## CONSIGNE 1
Recopiez, s'il vous plaît, la partie de la liste qui s'ouvre sur la ligne contenant « ### ✅ Task 3.1: Review » et se poursuit jusqu'à la fin de la liste, ces deux bornes incluses. N'incluez pas les images dans votre réponse.

## TEXTE FOURNI

Courier International – 31 août 2012 – El Pays – Séni Dabo
Téhéran (Iran) – Parmi les représentants, le président de l’autorité palestinienne Mahmoud Abbas, le secrétaire général de l’ONU, Ban Ki-moon, le président iranien Mahmoud Ahmadinejad, le président égyptien Mohamed Morsi, et le Premier ministre indien, lors de l’inauguration du sommet le 30 août 2012
Le Mouvement des pays non-alignés se rappelle au bon souvenir de nombreuses personnes avec son 16e sommet des chefs d’Etat et de gouvernement qui se tient aujourd’hui 30 et demain 31 août 2012 à Téhéran, en république islamique d’Iran.
Se rappeler au bon souvenir est ce qu’il convient vraiment de dire de ce mouvement créé dans les années 50, en pleine guerre froide et dont l’évocation fait penser à des noms de dirigeants qui l’ont porté sur les fonts baptismaux comme Gamal Abdel Nasser d’Egypte, Josip Broz Tito de l’ex-Yougoslavie, Sukarno d’Indonésie ou encore Jawaharlal Nehru de l’Inde, à qui l’on doit d’ailleurs l’expression « non-alignement ».

## LISTE PRÉSENTÉE
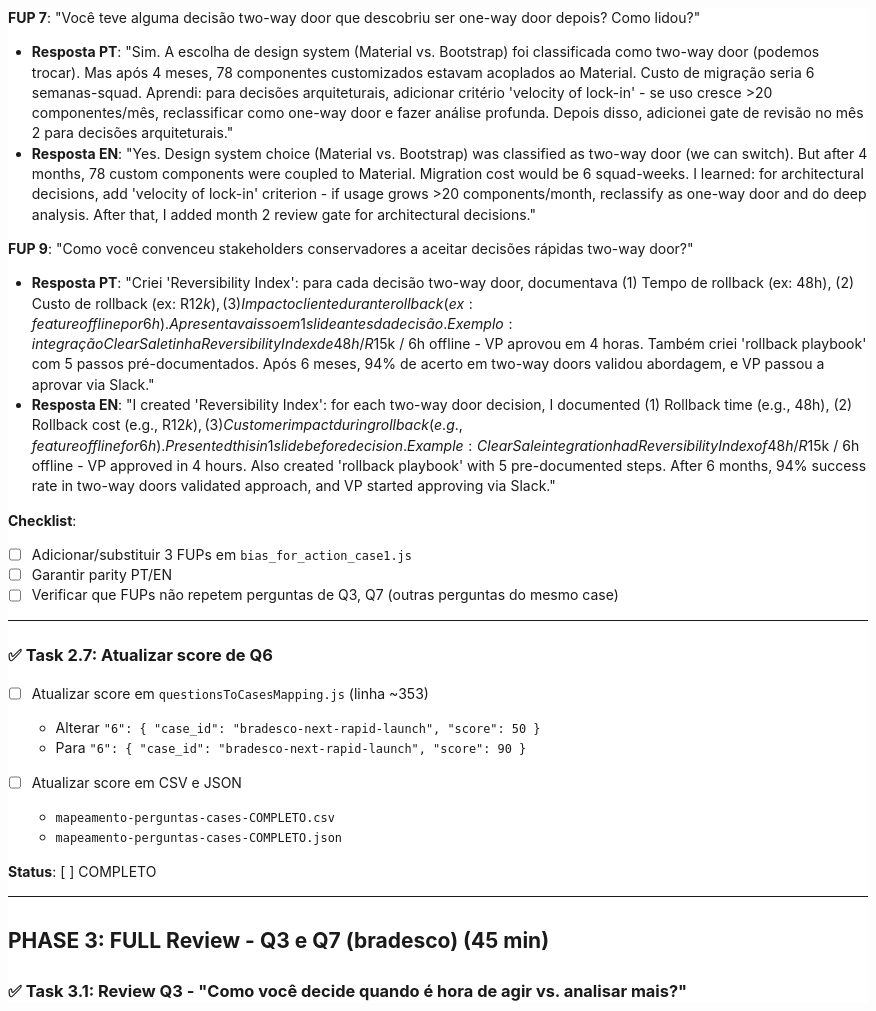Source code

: **FUP 7**: "Você teve alguma decisão two-way door que descobriu ser one-way door depois? Como lidou?"
- **Resposta PT**: "Sim. A escolha de design system (Material vs. Bootstrap) foi classificada como two-way door (podemos trocar). Mas após 4 meses, 78 componentes customizados estavam acoplados ao Material. Custo de migração seria 6 semanas-squad. Aprendi: para decisões arquiteturais, adicionar critério 'velocity of lock-in' - se uso cresce >20 componentes/mês, reclassificar como one-way door e fazer análise profunda. Depois disso, adicionei gate de revisão no mês 2 para decisões arquiteturais."
- **Resposta EN**: "Yes. Design system choice (Material vs. Bootstrap) was classified as two-way door (we can switch). But after 4 months, 78 custom components were coupled to Material. Migration cost would be 6 squad-weeks. I learned: for architectural decisions, add 'velocity of lock-in' criterion - if usage grows >20 components/month, reclassify as one-way door and do deep analysis. After that, I added month 2 review gate for architectural decisions."

**FUP 9**: "Como você convenceu stakeholders conservadores a aceitar decisões rápidas two-way door?"
- **Resposta PT**: "Criei 'Reversibility Index': para cada decisão two-way door, documentava (1) Tempo de rollback (ex: 48h), (2) Custo de rollback (ex: R$12k), (3) Impacto cliente durante rollback (ex: feature offline por 6h). Apresentava isso em 1 slide antes da decisão. Exemplo: integração ClearSale tinha Reversibility Index de 48h / R$15k / 6h offline - VP aprovou em 4 horas. Também criei 'rollback playbook' com 5 passos pré-documentados. Após 6 meses, 94% de acerto em two-way doors validou abordagem, e VP passou a aprovar via Slack."
- **Resposta EN**: "I created 'Reversibility Index': for each two-way door decision, I documented (1) Rollback time (e.g., 48h), (2) Rollback cost (e.g., R$12k), (3) Customer impact during rollback (e.g., feature offline for 6h). Presented this in 1 slide before decision. Example: ClearSale integration had Reversibility Index of 48h / R$15k / 6h offline - VP approved in 4 hours. Also created 'rollback playbook' with 5 pre-documented steps. After 6 months, 94% success rate in two-way doors validated approach, and VP started approving via Slack."

**Checklist**:
- [ ] Adicionar/substituir 3 FUPs em `bias_for_action_case1.js`
- [ ] Garantir parity PT/EN
- [ ] Verificar que FUPs não repetem perguntas de Q3, Q7 (outras perguntas do mesmo case)

---

### ✅ Task 2.7: Atualizar score de Q6

- [ ] Atualizar score em `questionsToCasesMapping.js` (linha ~353)
  - Alterar `"6": { "case_id": "bradesco-next-rapid-launch", "score": 50 }`
  - Para `"6": { "case_id": "bradesco-next-rapid-launch", "score": 90 }`

- [ ] Atualizar score em CSV e JSON
  - `mapeamento-perguntas-cases-COMPLETO.csv`
  - `mapeamento-perguntas-cases-COMPLETO.json`

**Status**: [ ] COMPLETO

---

## PHASE 3: FULL Review - Q3 e Q7 (bradesco) (45 min)

### ✅ Task 3.1: Review Q3 - "Como você decide quando é hora de agir vs. analisar mais?"
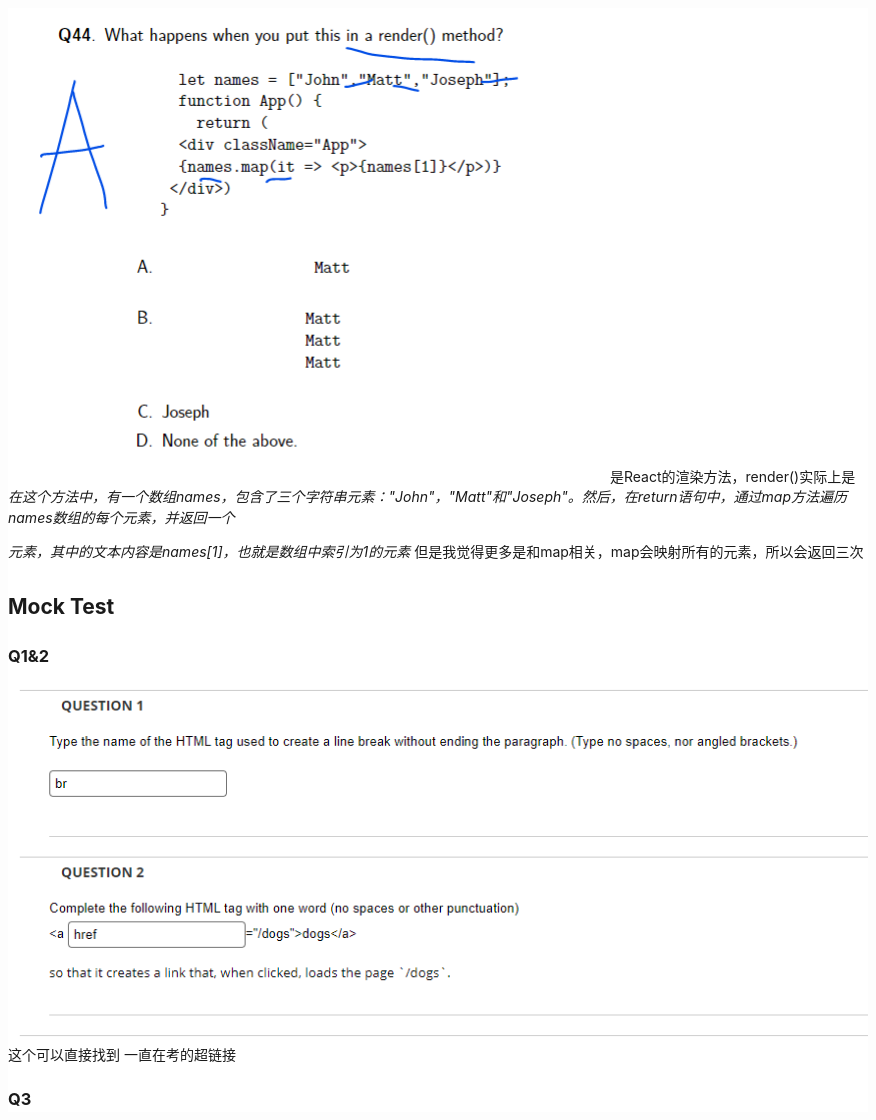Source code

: ![](2024-04-30-151919.png)
是React的渲染方法，render()实际上是
*在这个方法中，有一个数组names，包含了三个字符串元素："John"，"Matt"和"Joseph"。然后，在return语句中，通过map方法遍历names数组的每个元素，并返回一个<p>元素，其中的文本内容是names[1]，也就是数组中索引为1的元素*
但是我觉得更多是和map相关，map会映射所有的元素，所以会返回三次


## Mock Test
### Q1&2
![](2024-04-28-21-29-20.png) 
这个可以直接找到
一直在考的超链接
### Q3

## CONSIGNE 2
Répétez à l'identique l'intégralité du texte sur le sommet du Mouvement des pays non-alignés.

## RÉSULTAT ATTENDU 1
### ✅ Task 3.1: Review Q3 - "Como você decide quando é hora de agir vs. analisar mais?"
Source code

: ![](2024-04-30-151919.png)
是React的渲染方法，render()实际上是
*在这个方法中，有一个数组names，包含了三个字符串元素："John"，"Matt"和"Joseph"。然后，在return语句中，通过map方法遍历names数组的每个元素，并返回一个<p>元素，其中的文本内容是names[1]，也就是数组中索引为1的元素*
但是我觉得更多是和map相关，map会映射所有的元素，所以会返回三次


## Mock Test
### Q1&2
![](2024-04-28-21-29-20.png) 
这个可以直接找到
一直在考的超链接
### Q3

## RÉSULTAT ATTENDU 2
Courier International – 31 août 2012 – El Pays – Séni Dabo
Téhéran (Iran) – Parmi les représentants, le président de l’autorité palestinienne Mahmoud Abbas, le secrétaire général de l’ONU, Ban Ki-moon, le président iranien Mahmoud Ahmadinejad, le président égyptien Mohamed Morsi, et le Premier ministre indien, lors de l’inauguration du sommet le 30 août 2012
Le Mouvement des pays non-alignés se rappelle au bon souvenir de nombreuses personnes avec son 16e sommet des chefs d’Etat et de gouvernement qui se tient aujourd’hui 30 et demain 31 août 2012 à Téhéran, en république islamique d’Iran.
Se rappeler au bon souvenir est ce qu’il convient vraiment de dire de ce mouvement créé dans les années 50, en pleine guerre froide et dont l’évocation fait penser à des noms de dirigeants qui l’ont porté sur les fonts baptismaux comme Gamal Abdel Nasser d’Egypte, Josip Broz Tito de l’ex-Yougoslavie, Sukarno d’Indonésie ou encore Jawaharlal Nehru de l’Inde, à qui l’on doit d’ailleurs l’expression « non-alignement ».